===== DATA SHOWN =====
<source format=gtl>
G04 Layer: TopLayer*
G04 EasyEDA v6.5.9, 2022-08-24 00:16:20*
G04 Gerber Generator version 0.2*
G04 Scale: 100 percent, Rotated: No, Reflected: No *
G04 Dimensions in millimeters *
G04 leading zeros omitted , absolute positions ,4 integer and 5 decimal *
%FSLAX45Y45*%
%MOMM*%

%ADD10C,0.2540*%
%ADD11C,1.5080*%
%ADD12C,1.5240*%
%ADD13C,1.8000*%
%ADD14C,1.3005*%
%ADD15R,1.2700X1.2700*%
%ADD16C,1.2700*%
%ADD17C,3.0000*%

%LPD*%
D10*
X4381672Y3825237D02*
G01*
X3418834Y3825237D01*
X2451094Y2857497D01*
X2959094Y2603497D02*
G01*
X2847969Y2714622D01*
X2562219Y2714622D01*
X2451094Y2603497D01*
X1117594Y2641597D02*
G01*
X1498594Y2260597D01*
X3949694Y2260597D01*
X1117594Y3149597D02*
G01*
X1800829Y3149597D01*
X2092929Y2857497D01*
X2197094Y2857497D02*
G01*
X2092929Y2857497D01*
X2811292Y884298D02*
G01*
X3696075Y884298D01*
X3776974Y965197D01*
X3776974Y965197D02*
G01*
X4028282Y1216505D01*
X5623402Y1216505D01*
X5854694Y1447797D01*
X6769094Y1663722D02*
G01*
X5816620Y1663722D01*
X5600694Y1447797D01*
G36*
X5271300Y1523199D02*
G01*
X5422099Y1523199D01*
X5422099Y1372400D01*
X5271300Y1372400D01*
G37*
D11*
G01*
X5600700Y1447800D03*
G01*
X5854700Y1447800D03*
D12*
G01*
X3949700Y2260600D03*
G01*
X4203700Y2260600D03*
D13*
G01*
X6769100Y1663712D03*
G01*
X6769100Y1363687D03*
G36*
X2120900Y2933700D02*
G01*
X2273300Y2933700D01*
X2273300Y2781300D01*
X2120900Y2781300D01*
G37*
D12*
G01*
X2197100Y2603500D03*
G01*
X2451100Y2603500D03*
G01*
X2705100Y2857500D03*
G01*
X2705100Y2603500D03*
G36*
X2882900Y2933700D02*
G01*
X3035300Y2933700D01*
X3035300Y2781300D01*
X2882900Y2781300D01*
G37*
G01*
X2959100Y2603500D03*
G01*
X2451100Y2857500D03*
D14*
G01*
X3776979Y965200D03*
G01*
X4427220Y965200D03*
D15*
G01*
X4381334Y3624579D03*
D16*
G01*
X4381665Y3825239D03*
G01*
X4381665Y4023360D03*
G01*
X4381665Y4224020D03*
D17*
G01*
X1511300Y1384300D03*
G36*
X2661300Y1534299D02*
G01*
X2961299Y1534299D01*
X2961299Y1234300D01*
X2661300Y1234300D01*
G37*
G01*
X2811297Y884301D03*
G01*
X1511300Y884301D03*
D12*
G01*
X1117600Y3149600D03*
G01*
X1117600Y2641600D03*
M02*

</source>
=====
===== DATA SHOWN =====
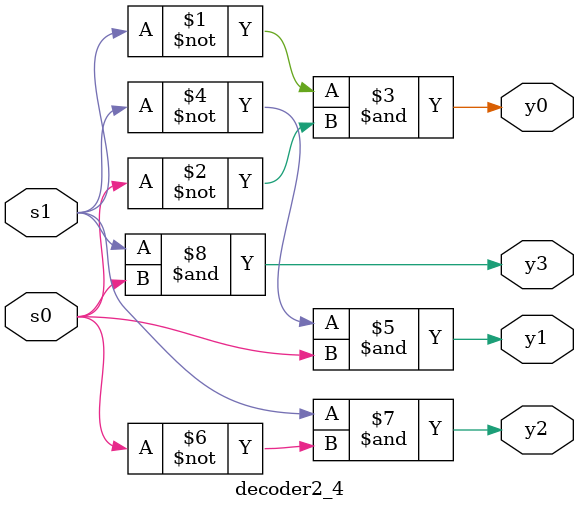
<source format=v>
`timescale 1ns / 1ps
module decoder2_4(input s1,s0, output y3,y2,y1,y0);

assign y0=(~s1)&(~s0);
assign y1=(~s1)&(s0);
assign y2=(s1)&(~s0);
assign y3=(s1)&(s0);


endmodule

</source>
=====
[REQUEST]:
Among the records above, extract exactly the lines from the line with "<source format=gtl>" to the line with "X2847969Y2714622D01*", both lines included, and leave out the rest.

[EXERCISE RESULT]:
<source format=gtl>
G04 Layer: TopLayer*
G04 EasyEDA v6.5.9, 2022-08-24 00:16:20*
G04 Gerber Generator version 0.2*
G04 Scale: 100 percent, Rotated: No, Reflected: No *
G04 Dimensions in millimeters *
G04 leading zeros omitted , absolute positions ,4 integer and 5 decimal *
%FSLAX45Y45*%
%MOMM*%

%ADD10C,0.2540*%
%ADD11C,1.5080*%
%ADD12C,1.5240*%
%ADD13C,1.8000*%
%ADD14C,1.3005*%
%ADD15R,1.2700X1.2700*%
%ADD16C,1.2700*%
%ADD17C,3.0000*%

%LPD*%
D10*
X4381672Y3825237D02*
G01*
X3418834Y3825237D01*
X2451094Y2857497D01*
X2959094Y2603497D02*
G01*
X2847969Y2714622D01*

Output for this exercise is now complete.